I think related to this question is whether CTO PCI really helps the patients. Bradley Strauss et al. wrote a good article on this subject in JACC last year (J Am Coll Cardiol. 2014;64(12):1281-1289. doi:10.1016/j.jacc.2014.06.1181). One of the most contentious issue is how safe is retrograde PCI technique for CTO, and I am citing from his paper:
The highly experienced, dedicated European CTO PCI operators who contributed to the ERCTO registry reported a higher complication rate with the retrograde approach. Coronary perforation occurred in 4.7% of procedures, compared with 2.1% in the anterograde approach (p = 0.04). Retrograde approach procedures were longer, with higher fluoroscopy times and larger contrast load administration, and were associated with increased rates of non–Q-wave MI at 30 days, (2.1% vs. 1%; p = 0.08) . A meta-analysis of 3,482 patients from 26 studies who underwent a retrograde approach reported an overall success rate of 83.3%, lower than non-CTO PCI. Major adverse cardiac event (MACE) rates (0.7% death, 0.7% urgent CABG, 3.1% MI, and 0.5% stroke) with the retrograde approach were low, although collateral vessel perforations were still common (6.9%), with 4.3% coronary perforation and 1.4% cardiac tamponade.

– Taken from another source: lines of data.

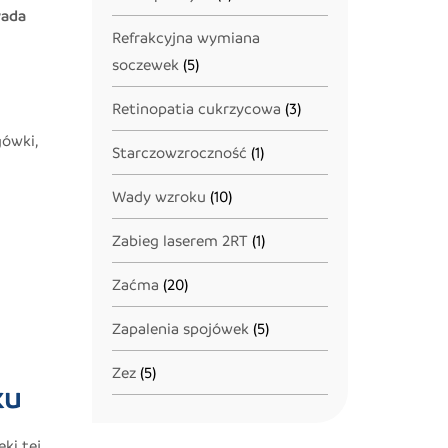
wada
Refrakcyjna wymiana
soczewek
(5)
Retinopatia cukrzycowa
(3)
gówki,
Starczowzroczność
(1)
Wady wzroku
(10)
Zabieg laserem 2RT
(1)
Zaćma
(20)
Zapalenia spojówek
(5)
Zez
(5)
ku
ki tej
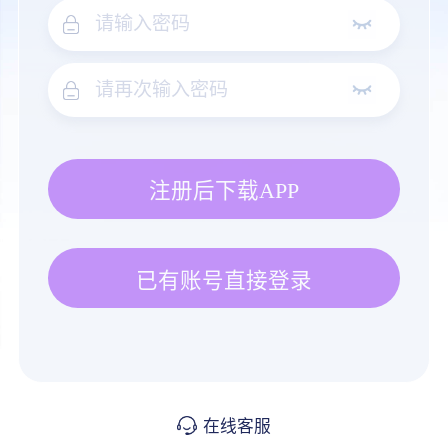
注册后下载APP
已有账号直接登录
在线客服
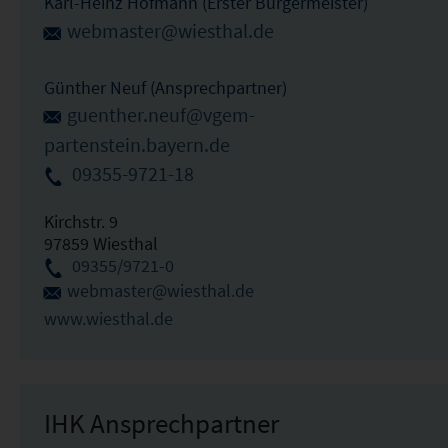
Karl-Heinz Hofmann (Erster Bürgermeister)
webmaster@wiesthal.de
Günther Neuf (Ansprechpartner)
guenther.neuf@vgem-
partenstein.bayern.de
09355-9721-18
Kirchstr. 9
97859 Wiesthal
09355/9721-0
webmaster@wiesthal.de
www.wiesthal.de
IHK Ansprechpartner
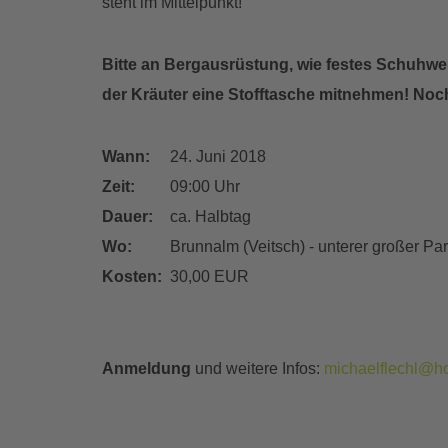
steht im Mittelpunkt!
Bitte an Bergausrüstung, wie festes Schuh
der Kräuter eine Stofftasche mitnehmen! Noch 
Wann:
24. Juni 2018
Zeit:
09:00 Uhr
Dauer:
ca. Halbtag
Wo:
Brunnalm (Veitsch) - unterer großer Par
Kosten:
30,00 EUR
Anmeldung
und weitere Infos:
michaelflechl@ho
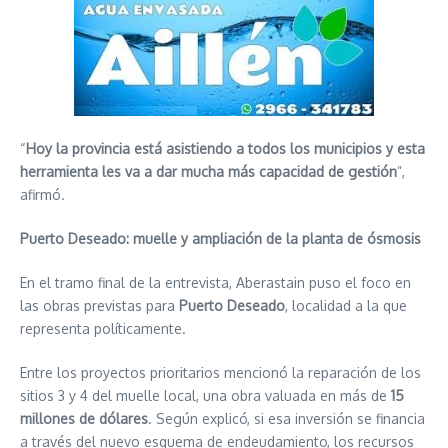
“
Hoy la provincia está asistiendo a todos los municipios y esta
herramienta les va a dar mucha más capacidad de gestión
”,
afirmó.
Puerto Deseado: muelle y ampliación de la planta de ósmosis
En el tramo final de la entrevista, Aberastain puso el foco en
las obras previstas para
Puerto Deseado
, localidad a la que
representa políticamente.
Entre los proyectos prioritarios mencionó la reparación de los
sitios 3 y 4 del muelle local, una obra valuada en más de
15
millones de dólares
. Según explicó, si esa inversión se financia
a través del nuevo esquema de endeudamiento, los recursos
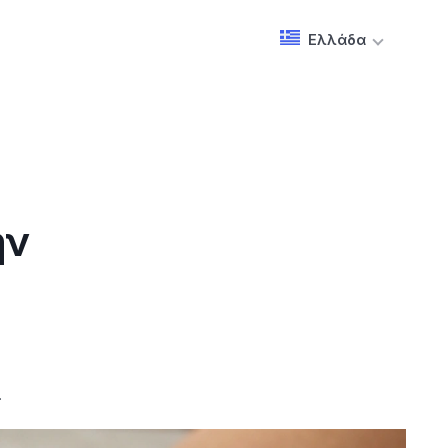
Ελλάδα
ην
.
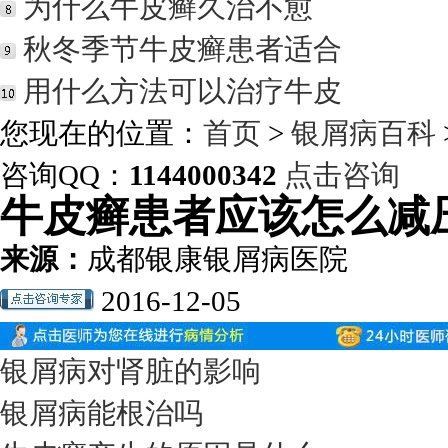
为什么牛皮癣久治不愈
秋冬季节牛皮癣患者适合
用什么方法可以治疗牛皮
您现在的位置：
首页
>
银屑病百科
咨询QQ：
1144000342
点击咨询
牛皮癣患者应该怎么减
来源：
成都银康银屑病医院
2016-12-05
银屑病对肾脏的影响
银屑病能根治吗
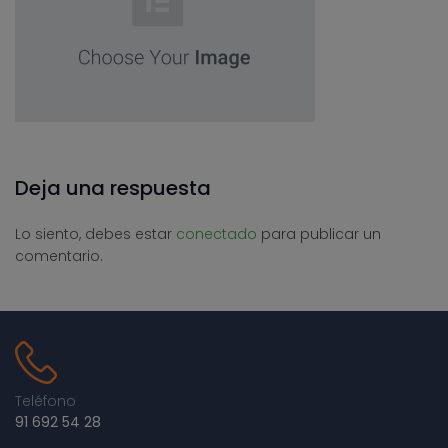
Deja una respuesta
Lo siento, debes estar
conectado
para publicar un
comentario.
Teléfono
91 692 54 28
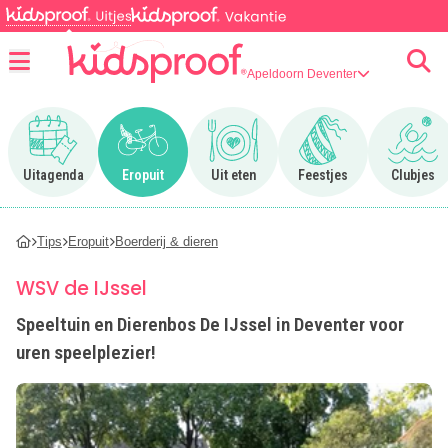
Apeldoorn Deventer
Menu
Ga naar Uitagenda
Ga naar Eropuit
Ga naar Uit eten
Ga naar Feestjes
Ga n
Uitagenda
Eropuit
Uit eten
Feestjes
Clubjes
Tips
Eropuit
Boerderij & dieren
WSV de IJssel
Speeltuin en Dierenbos De IJssel in Deventer voor
uren speelplezier!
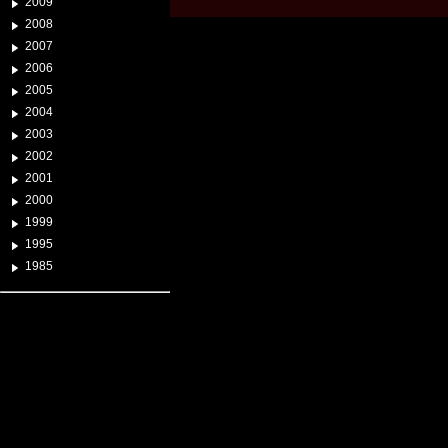
2009
2008
2007
2006
2005
2004
2003
2002
2001
2000
1999
1995
1985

As to the benefit of CTO PCI, this paragraph from the paper summarizes the current status:
Many studies and several meta-analyses compared patient outcomes with successful and failed PCI CTO, consistently finding improved outcomes with successful procedures. Khan et al. 61 evaluated 23 observational studies comparing clinical outcomes between patients with successful CTO recanalization and those managed conservatively as a result of failed PCI. Successful CTO PCI was significantly associated with improved all-cause mortality (relative risk: 0.54), and lower MACE rates (relative risk: 0.70) (61). Similarly, a meta-analysis of 13 observational studies found that, compared with unsuccessful PCI, successful PCI is associated with improved mortality and reduced need for CABG 62. These studies (and the majority of studies cited in this review) are observational and are thus prone to confounding. There is a lack of robust type A evidence with hard clinical outcomes on the benefits of CTO revascularization. Several trials expected to advance these discussions are currently underway or in advanced planning stages. The EXPLORE (Evaluating Xience V and LV function in Percutaneous coronary intervention on occLusiOns afteR ST-Elevation myocardial infarction) trial, a randomized study in the final enrollment stages, addresses whether revascularization of a CTO nonculprit artery in patients presenting with ST-segment elevation MI will be beneficial for LV function at 4 months. DECISION-CTO (Drug-Eluting Stent Implantation versus Optimal Medical Treatment in Patients with Chronic Total Occlusion) is a randomized trial to compare the long-term (3-year) outcome of drug-eluting stent implantation with optimal medical treatment. EURO-CTO (European Study on the Utilization of Revascularization vs. Optimal Medical Therapy for the Treatment of Chronic Total Coronary Occlusions) is a multicenter trial to evaluate 1- and 3-year outcomes and assess QOL in patients randomized to revascularization or optimal medical therapy.
There is more to this paper. But because of such uncertainty, CTO PCI has become much more limited, leading to decrease in procedural volume in Japan as well as in US.